Mayra was fourteen when I first met her. She always seemed to me to be a very sincere person, very honest when it came to making important decisions in her life. She was very determined and resolved to achieve whatever it was she felt she had to do. She was willing to make every effort.
Two years ago, we both went on the same mission trip to Puyo, in the Ecuadorian rainforest, bringing the Gospel to the Shuar Indians. We were also providentially put on the same mission team headed for Yampis, the most remote village that the missionary priest, Fr. Pedro Olives, has been able to reach within the heart of this rainforest. You arrive in Yampis after about an eight-hour trek through the Amazon Rainforest. The path is strenuous, one that does not give you time to stop to rest or take in the view. The rainforest is a dangerous place, even more so at night. For this reason, we were obliged to keep walking almost non-stop.
Each mission team on the trip had eight members. Even though we always tried to walk together as a group, we were sure to walk at least two by two to make sure nobody was left on their own or lagging behind. My partner for most of the path was Mayra. We talked about many different things along the way. We talked when we could, because there were moments in which we had to choose between walking or talking. Since standing still was not an option, we had no other choice than to stop talking and walk in silence. However, this silence was often broken by our own laughter and joking remarks as we fell, tripped, or lost our balance – all of which took place on a constant basis. We joked about these challenges, to make the journey a little lighter.
Towards the end of the path, there came a point in which I physically felt like I couldn’t go any further. My legs were giving out and I was having a very hard time just trying to put one foot in front of the other. We spent the last part of the way crossing a mud pit. Our boots sank into the mud and we had to double our efforts to pick up our feet and keep walking. Every step implied an intense effort. We grabbed hold of the tree branches to keep “afloat” in the mire. On several occasions, Mayra seemed to have no problem walking along in the mud, while I had a rough time with the mud clinging to my boots and I could barely move. Realizing this, she was always ready to give me a hand in helping me out of the holes in the mud. She would jokingly comment, “Sister, I’m your little tree branch.” It became our inside joke for the rest of the way. Whenever I needed help, I would call out to her saying, “Ramita, ramita!” [Ramita means, “little tree branch” in Spanish]. She would come over and stretch out her hand saying, “Here’s your little tree branch.” I think it was thanks to that tireless “branch” that I was able to make it through the entire way there and back.

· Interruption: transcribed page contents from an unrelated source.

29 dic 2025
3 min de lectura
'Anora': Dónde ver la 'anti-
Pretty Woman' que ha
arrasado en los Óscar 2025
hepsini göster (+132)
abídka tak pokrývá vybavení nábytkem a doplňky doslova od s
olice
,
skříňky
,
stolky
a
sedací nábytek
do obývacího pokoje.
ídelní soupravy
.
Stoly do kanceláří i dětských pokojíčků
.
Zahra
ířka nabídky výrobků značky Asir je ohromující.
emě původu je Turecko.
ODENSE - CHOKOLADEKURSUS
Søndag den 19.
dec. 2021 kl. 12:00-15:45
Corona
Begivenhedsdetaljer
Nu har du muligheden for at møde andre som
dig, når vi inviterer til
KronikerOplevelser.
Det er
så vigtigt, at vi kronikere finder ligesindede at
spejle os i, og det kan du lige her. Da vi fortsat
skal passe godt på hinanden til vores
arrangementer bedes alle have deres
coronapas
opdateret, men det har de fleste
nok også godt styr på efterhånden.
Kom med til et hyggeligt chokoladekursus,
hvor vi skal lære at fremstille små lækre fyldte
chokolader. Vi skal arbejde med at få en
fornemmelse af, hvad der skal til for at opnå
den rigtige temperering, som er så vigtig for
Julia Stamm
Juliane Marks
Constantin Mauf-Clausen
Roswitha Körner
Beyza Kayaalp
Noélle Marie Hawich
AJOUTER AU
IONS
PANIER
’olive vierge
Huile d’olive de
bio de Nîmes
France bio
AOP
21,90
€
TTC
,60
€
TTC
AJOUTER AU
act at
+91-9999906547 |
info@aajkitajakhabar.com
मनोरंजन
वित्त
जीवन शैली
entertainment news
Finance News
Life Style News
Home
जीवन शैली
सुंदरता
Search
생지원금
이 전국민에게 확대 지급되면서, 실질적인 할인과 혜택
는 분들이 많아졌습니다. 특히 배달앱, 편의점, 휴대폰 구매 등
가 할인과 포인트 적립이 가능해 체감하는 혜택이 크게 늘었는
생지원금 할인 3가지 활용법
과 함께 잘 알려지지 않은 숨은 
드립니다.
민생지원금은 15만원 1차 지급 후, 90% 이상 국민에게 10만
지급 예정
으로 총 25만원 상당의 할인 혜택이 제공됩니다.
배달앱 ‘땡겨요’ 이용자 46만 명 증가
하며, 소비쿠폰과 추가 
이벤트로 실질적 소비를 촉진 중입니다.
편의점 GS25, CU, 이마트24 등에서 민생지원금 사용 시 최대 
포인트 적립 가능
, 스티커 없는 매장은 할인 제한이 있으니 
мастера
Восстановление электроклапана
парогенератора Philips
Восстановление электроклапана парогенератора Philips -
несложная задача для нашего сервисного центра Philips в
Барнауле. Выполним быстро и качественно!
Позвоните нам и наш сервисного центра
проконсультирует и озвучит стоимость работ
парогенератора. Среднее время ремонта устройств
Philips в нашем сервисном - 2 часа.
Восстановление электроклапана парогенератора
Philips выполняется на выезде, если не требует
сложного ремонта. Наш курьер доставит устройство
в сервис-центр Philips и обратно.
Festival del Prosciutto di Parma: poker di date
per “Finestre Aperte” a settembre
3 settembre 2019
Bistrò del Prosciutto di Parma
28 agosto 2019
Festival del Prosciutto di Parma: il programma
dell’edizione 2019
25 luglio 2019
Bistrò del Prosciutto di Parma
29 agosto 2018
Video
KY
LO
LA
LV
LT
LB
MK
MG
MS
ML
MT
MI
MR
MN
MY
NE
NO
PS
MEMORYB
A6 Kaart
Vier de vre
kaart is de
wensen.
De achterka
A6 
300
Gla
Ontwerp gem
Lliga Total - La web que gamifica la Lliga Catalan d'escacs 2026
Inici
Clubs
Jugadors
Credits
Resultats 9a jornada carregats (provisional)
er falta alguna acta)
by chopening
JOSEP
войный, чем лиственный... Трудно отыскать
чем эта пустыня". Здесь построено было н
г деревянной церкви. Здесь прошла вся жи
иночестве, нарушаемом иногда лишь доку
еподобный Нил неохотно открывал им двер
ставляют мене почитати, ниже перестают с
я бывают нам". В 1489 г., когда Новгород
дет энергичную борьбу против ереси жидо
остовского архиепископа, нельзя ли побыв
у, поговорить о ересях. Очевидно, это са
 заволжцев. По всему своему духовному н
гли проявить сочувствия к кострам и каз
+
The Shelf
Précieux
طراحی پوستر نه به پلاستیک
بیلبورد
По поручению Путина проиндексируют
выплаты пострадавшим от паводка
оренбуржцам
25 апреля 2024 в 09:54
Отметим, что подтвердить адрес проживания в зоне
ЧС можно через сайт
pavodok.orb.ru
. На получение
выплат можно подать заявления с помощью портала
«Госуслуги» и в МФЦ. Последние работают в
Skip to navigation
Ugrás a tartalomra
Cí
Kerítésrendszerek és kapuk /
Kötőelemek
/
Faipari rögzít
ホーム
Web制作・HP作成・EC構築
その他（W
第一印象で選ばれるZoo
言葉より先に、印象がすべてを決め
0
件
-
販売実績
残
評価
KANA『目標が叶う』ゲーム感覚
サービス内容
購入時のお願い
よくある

Along the way, I would ask her if she was okay, how the trip was going, etc. She always responded, “Yes, I’m alright.” Up until the end of the journey, she kept saying, “Yes, I’m alright.” The last time she answered, she added, “It just feels like my boot is kind of squishing my big toe.” When we finally arrived and took off our boots, she showed me her toe. Her nail was purple. “It kind of hurts,” she said. A few days later, when she was back home, we met up and she told me, “Sister, my toenail fell off.” While we were in the Shuar village, she had made no mention of her pain. In fact, it even seemed to be of little importance as we saw her playing soccer with the Shuar children and always offering to help out in whatever way she could.